Orig.: Italia (2003) - Sogg. e scenegg.: Massimo Piesco - Fotogr.(Panoramica/a colori): Massimo Lupi - Mus.: Davide Liuni - Montagg.: Carlo Fontana - Dur.: 108' - Produz.: Le Grand Bleu, Ipe.
Interpreti e ruoli
Tomas Arana (August Dailermann), Chiara Conti (Franziska Dailermann), Andrea Renzi (Miklos), Edoardo Sala (tenente Tross), Milica Djukic (Julianna), Elena Paris (Irene Goldstein)
Soggetto
Nel 1944 August Dailermann, maggiore delle SS e comandante della 'fabbrica' di Teufelwald, aderisce in pieno agli ideali del nazismo ma allo stesso tempo non vuole occuparsi della terribile 'attività' quotidiana del campo: lo sterminio di ebrei e prigionieri di vario tipo. Delegando quasi tutto al giovane tenente Tross, Dailermann dedica molto tempo alle liti con la moglie Franziska, che accusa di essere frivola e indifferente a tutto.

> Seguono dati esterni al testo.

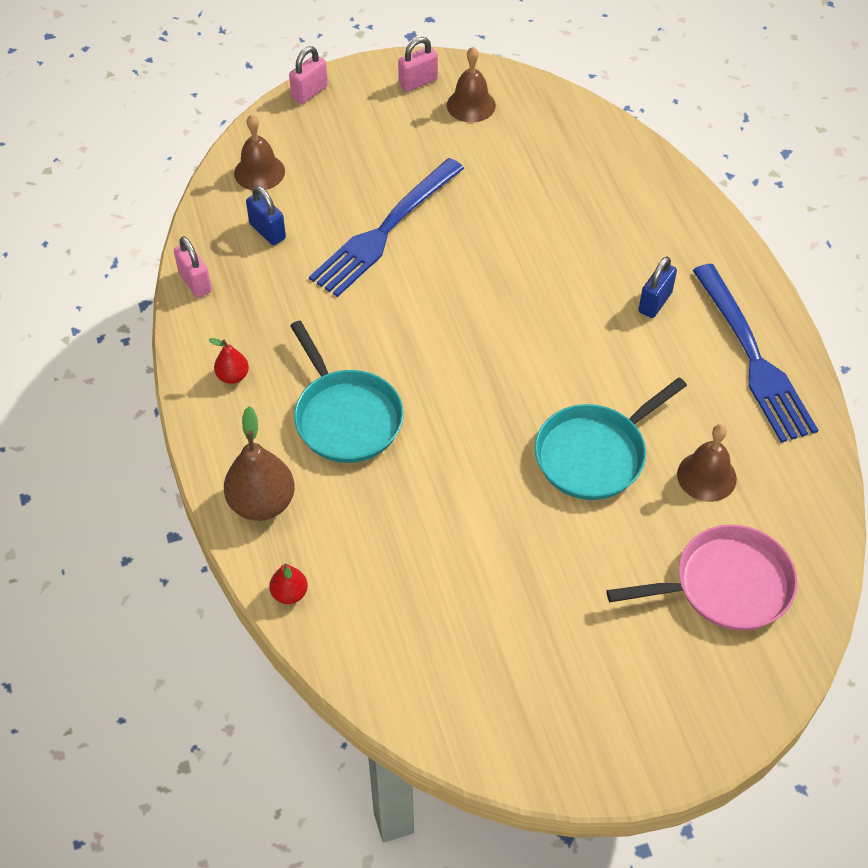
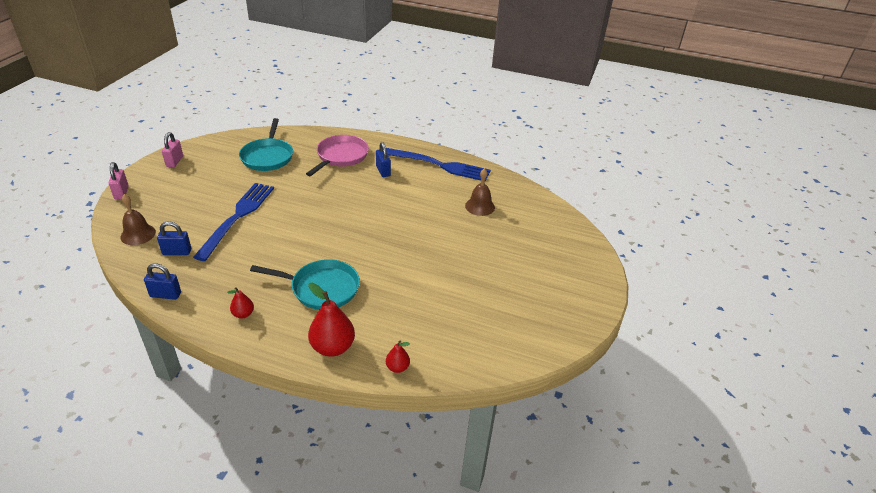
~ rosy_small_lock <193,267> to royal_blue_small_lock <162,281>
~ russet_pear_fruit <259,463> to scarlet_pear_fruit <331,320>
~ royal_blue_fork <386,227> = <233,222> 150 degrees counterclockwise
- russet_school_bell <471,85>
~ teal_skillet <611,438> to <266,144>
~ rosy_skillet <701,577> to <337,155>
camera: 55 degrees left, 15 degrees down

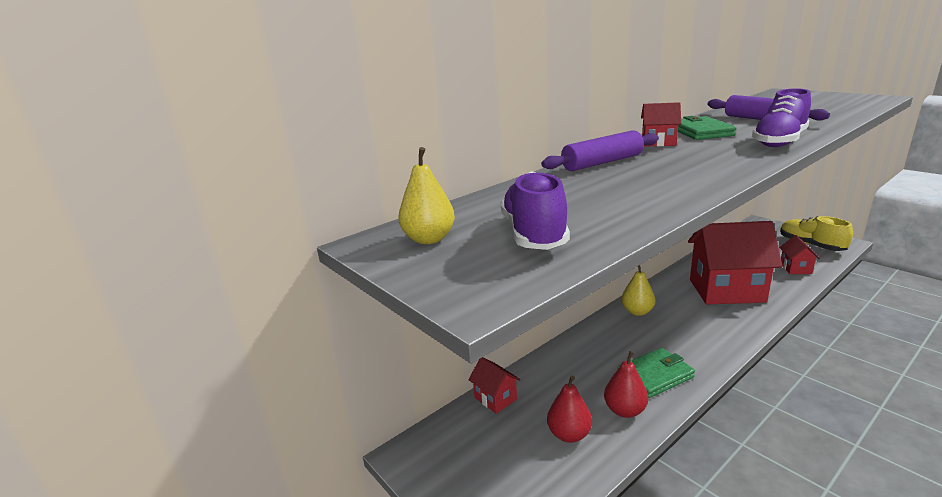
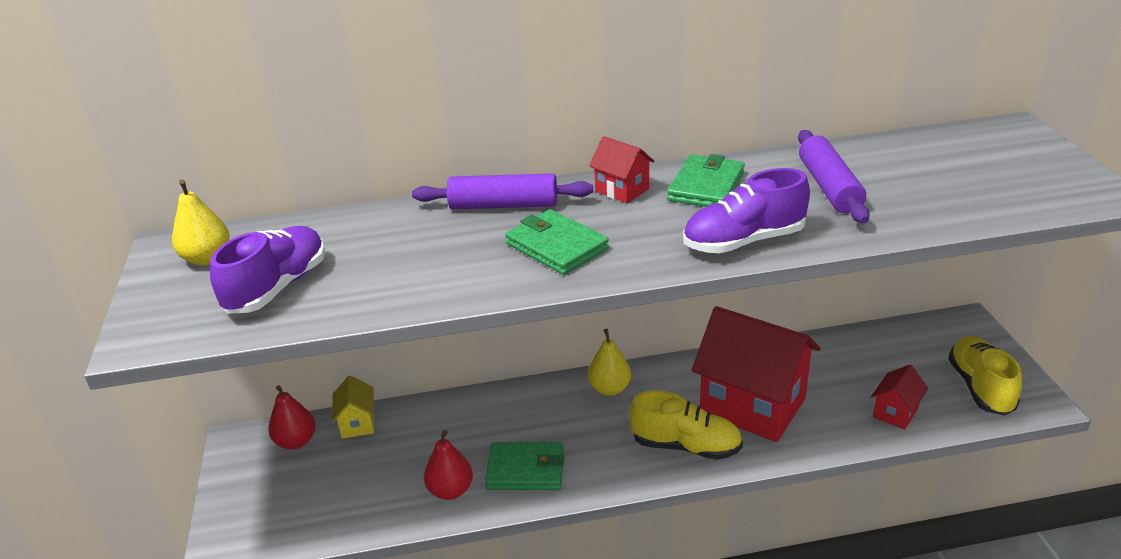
~ scarlet_toy_house <494,385> to bright_yellow_toy_house <353,407>
~ scarlet_pear_fruit <569,409> to <291,417>
+ green_card_wallet <557,242>
+ bright_yellow_lace-up_shoe <686,425>
camera: 30 degrees right, 10 degrees up

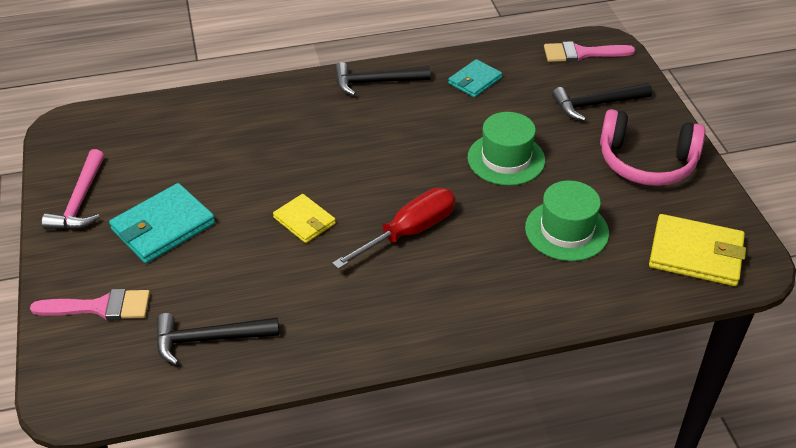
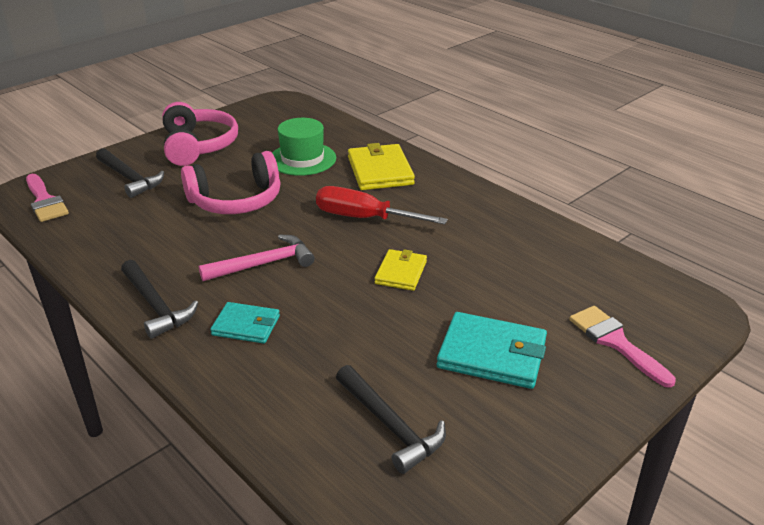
~ rosy_hammer <73,189> to <257,258>
~ jet-black_hammer <217,339> to <391,419>
~ teal_card_wallet <475,78> to <245,323>
~ green_tall_hat <506,149> to rosy_headphones <231,182>
~ bright_yellow_card_wallet <697,250> to <381,166>
camera: 120 degrees left, 10 degrees down

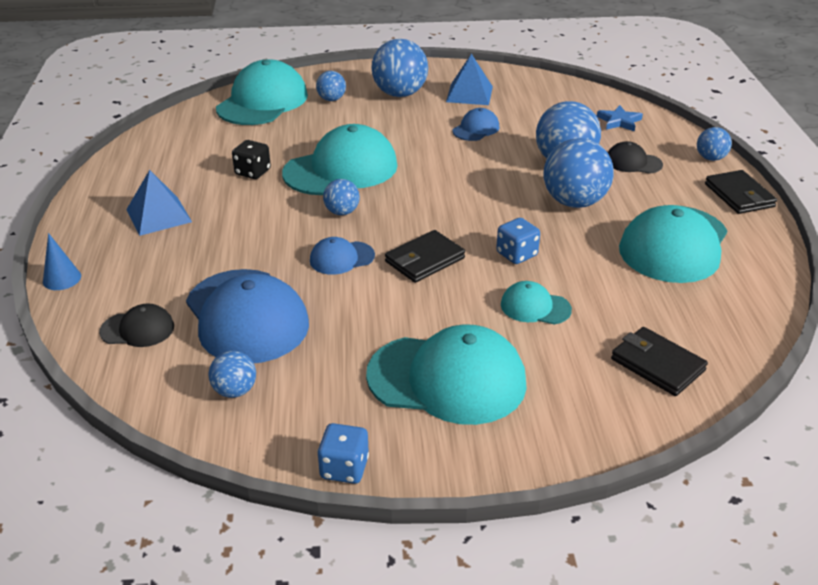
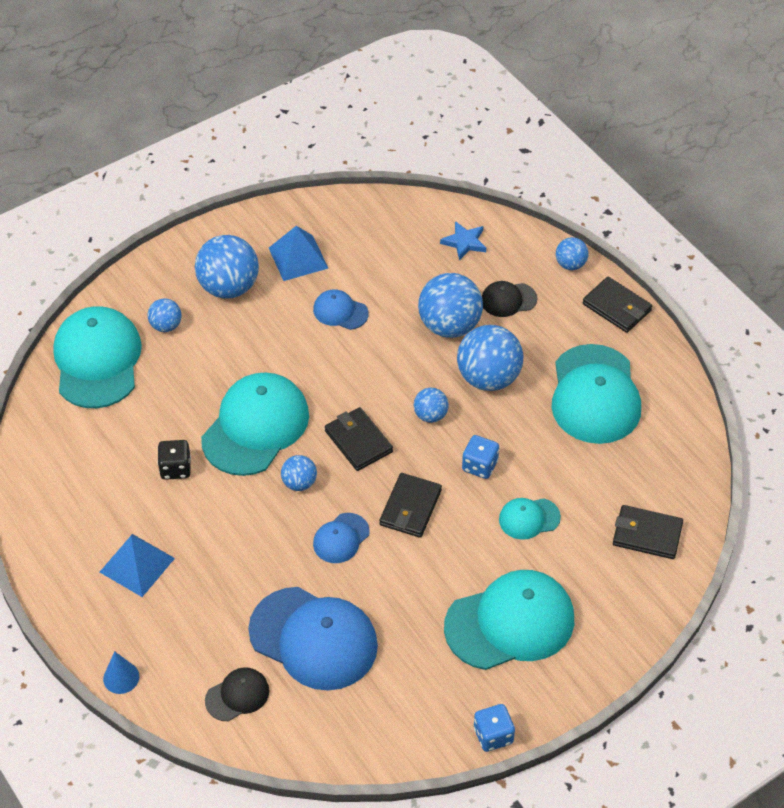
~ royal_blue_ball <232,374> to <431,405>
~ royal_blue_peaked_cap <475,124> = <341,309> 75 degrees counterclockwise
+ jet-black_card_wallet <359,439>
camera: 30 degrees left, 15 degrees up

Un giorno il maggiore fa arrivare nel proprio appartamento un nuovo servitore, un ebreo ungherese di nome Miklos. Costui, oltre a parlare bene il tedesco, dimostra subito coraggio e sensibilità, evitando la distruzione di alcune tele arrotolate che riconosce come opere di Kokotschka e Dix. Da quel momento Franziska instaura con Miklos uno scambio intellettuale sempre più frequente, fino al momento in cui la donna chiede che tra i prigionieri del campo ne vengano individuati alcuni abili nella pittura e in grado di farle un ritratto. Mentre i sette scelti si mettono al lavoro, il maggiore, irritato da questa iniziativa, decide a sua volta di selezionare alcuni musicisti per eseguire brani d'opera. Quando Franziska scopre che quella 'fabbrica' é in realtà un campo di sterminio, sembra disponibile ad aiutare i prigionieri. Ma è solo un attimo. Le brutte notizie sull'andamento della guerra inducono Dailermann e la moglie a cambiare situazione. Decidono di tornare a Berlino, da dove lui partirà per il fronte orientale. Nel giorno del commiato, il maggiore lascia le consegne al tenente Trott. Miklos, i pittori, i musicisti e tutti gli altri restano dietro il filo spinato.
Valutazione Pastorale
Spiega Massimo Piesco, autore del copione e coregista: "L'idea nasce dall'esigenza di raccontare i totalitarismi dal punto di vista dell'interdizione dall'esercizio dell'intelletto e della libera espressione in ogni ambito delle attività umanistiche...se i totalitarismo comportano estirpazioni umane in ogni modalità e quantità, producono anche un annientamento della capacità creativa e speculativa e, pertanto, il danno inferto, la perdita registrata, non sono locali ma universali". Premesse giuste, e condivisibili, tradotte in immagini però non sempre fluide e riuscite. L'urgenza di rendere fin troppo visibile la contrapposizione (anzi l'impossibile unione) tra cultura e dittatura ha indotto ad una regia troppo 'marcata', sottolineata, un po' costruita come una tesi da dimostrare a tavolino. Atmosfere tardo-dannunziane, qualche eco di Visconti, un certo gusto per la fusione tra immagine in movimento, musica, pittura. Chiuso da un antirealismo di sapore letterario, il dramma c'è ma non è sempre libero di venire fuori. Restando però ai contenuti, l'operazione è comunque positiva, in grado di riportare in primo piano il tema del rapporto tra ingegno e potere, tra ideali di libertà e ideali di soffocamento. Dal punti di vista pastorale, il film è da valutare come accettabile, problematico e adatto per dibattiti. UTILIZZAZIONE: il film può essere utilizzato in programmazione ordinaria e, sopratutto, ripreso in occasioni mirate, anche scolastiche, per avviare riflessioni sui temi sopra indicati.